I’m sure I’m not the only one doing this. It’s bad news for our travel industry, which was already being left behind by our Southeast Asian neighbors even before this non-crisis started.

Holy Week is traditionally peak travel season in this country. But a TV5 report yesterday, based on interviews with players in the affected sectors, said tourism is down by about 50 percent in the nation’s summer capital, Baguio City.

Maybe the slowdown won’t be dramatic. According to reports, passenger traffic is still high, whether by land, air or sea mass transport. Many flight tickets and accommodations were booked in advance and paid for based on pre-Middle East war rates.

Holy Week vacations are typically planned weeks or even months ahead, and stiff fines are slapped for cancellations. For many, it’s also a once-in-a-year opportunity to reunite with their loved ones in the provinces. They are willing to pay more so as not to waste the opportunity.

As for Easter meals, even cooking has been affected by the fuel non-crisis. With LPG prices spiking, I’m cutting down on slow cooking or baking these days in gas-fired appliances. Instead I’m using electric ovens and charcoal grills.

*      *      *

There’s that popular admonition to never let a good crisis go to waste. It’s a test of leadership; it separates the men from the boys. A month into the Middle East war, the perception is that President Marcos is squandering this crisis big time, starting with his refusal to call it a crisis.

That special powers law is a dud, like his anti-corruption campaign that seems to be fading into oblivion, like the Independent Commission for Infrastructure.

Ayuda can only go so far, as even drivers who have received their fuel subsidy have sighed. They need sustainable relief forthwith – at the pumps.

The angry, irreverent joke this Holy Week is that come Easter Sunday, Jesus Christ would have died and risen, and we would still have weeks of waiting for fuel excise taxes to be suspended or cut. It’s leading to calls for the suspension not just of the excise tax but also of the 12 percent value-added tax (VAT) on petroleum products.

This long wait for relief from high fuel prices is reinforcing the image of weakness and indecisiveness long used by the Duterte camp to describe BBM.

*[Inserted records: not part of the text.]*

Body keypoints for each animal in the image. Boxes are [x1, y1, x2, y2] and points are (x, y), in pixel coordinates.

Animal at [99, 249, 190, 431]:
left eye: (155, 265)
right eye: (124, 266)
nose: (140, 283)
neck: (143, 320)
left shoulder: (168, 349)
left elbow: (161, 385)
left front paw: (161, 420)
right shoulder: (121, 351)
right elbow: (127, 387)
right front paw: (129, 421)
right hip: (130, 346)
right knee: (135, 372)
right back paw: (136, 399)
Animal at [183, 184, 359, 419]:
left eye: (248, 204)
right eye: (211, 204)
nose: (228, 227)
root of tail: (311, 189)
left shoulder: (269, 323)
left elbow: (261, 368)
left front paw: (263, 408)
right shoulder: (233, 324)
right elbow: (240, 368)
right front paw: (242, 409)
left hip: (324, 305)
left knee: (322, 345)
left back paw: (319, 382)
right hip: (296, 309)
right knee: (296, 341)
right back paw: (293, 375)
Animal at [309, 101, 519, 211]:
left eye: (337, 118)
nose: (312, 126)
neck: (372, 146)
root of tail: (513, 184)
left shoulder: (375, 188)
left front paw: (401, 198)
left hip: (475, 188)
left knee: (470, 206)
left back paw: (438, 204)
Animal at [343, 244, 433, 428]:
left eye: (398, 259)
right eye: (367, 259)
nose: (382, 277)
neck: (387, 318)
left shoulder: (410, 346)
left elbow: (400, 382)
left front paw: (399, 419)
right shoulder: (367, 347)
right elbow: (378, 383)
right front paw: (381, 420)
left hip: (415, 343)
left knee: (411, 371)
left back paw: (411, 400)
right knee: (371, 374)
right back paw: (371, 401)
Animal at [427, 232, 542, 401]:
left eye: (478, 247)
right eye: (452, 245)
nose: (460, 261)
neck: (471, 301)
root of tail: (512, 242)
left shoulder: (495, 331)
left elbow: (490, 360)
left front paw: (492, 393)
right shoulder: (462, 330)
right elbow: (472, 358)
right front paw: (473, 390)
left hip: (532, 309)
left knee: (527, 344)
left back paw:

Super Typhoon Yolanda did this to Noynoy Aquino during his presidency. PNoy’s dazed response to the catastrophe, compounded by his insensitive remarks to a survivor (“eh buhay ka pa naman, di ba?”) cemented impressions of his administration as being tone-deaf and elitist, and of PNoy himself twiddling his thumbs.

That twiddling image even gave rise to the term “Noynoying.” And the impressions of indecisiveness helped propel to power Rodrigo Duterte, who projected himself as an action man of the masses. That Duterte brand is now being used by his daughter in her announced bid for the 2028 presidency. So there’s a lot at stake for the Marcos-Romualdez clan in the way BBM deals with what he prefers to describe as a national energy emergency.

If there’s a state of emergency, there are provisions in the Constitution that BBM can cite so he can act swiftly and decisively on fuel taxes. But instead of listening to the agonized cries of millions of people for relief now, not two or three more weeks from now, he seems to be listening to the VAT and excise tax defenders in his administration.

BBM’s camp may consider the criticisms unfair, but the flak is coming not only from the Duterte diehard supporters. Everyone is feeling the weight of this non-crisis.

This Holy Week, BBM should avoid being seen as part of the heavy cross that the nation must bear.

*      *      *

Requiem: Lent is also a time for pondering our mortality. After all, the season starts with the reminder on Ash Wednesday that from dust we came, and to dust we shall return.

I bid goodbye to our former sports editor, Lito Tacujan. “Tacu J” passed away while enjoying his favorite sport, right there on the golf course. Not bad for someone who battled debilitating illnesses that he bemoaned drained his life savings.

Lito was renowned for his lyrical sports writing, but we also miss his wit and sublime sense of humor, which brought joy to our story conferences in the newsroom. He would’ve found humor even in our current fuel pasyon at penitensiya.

Farewell, and see you later, Tacu J!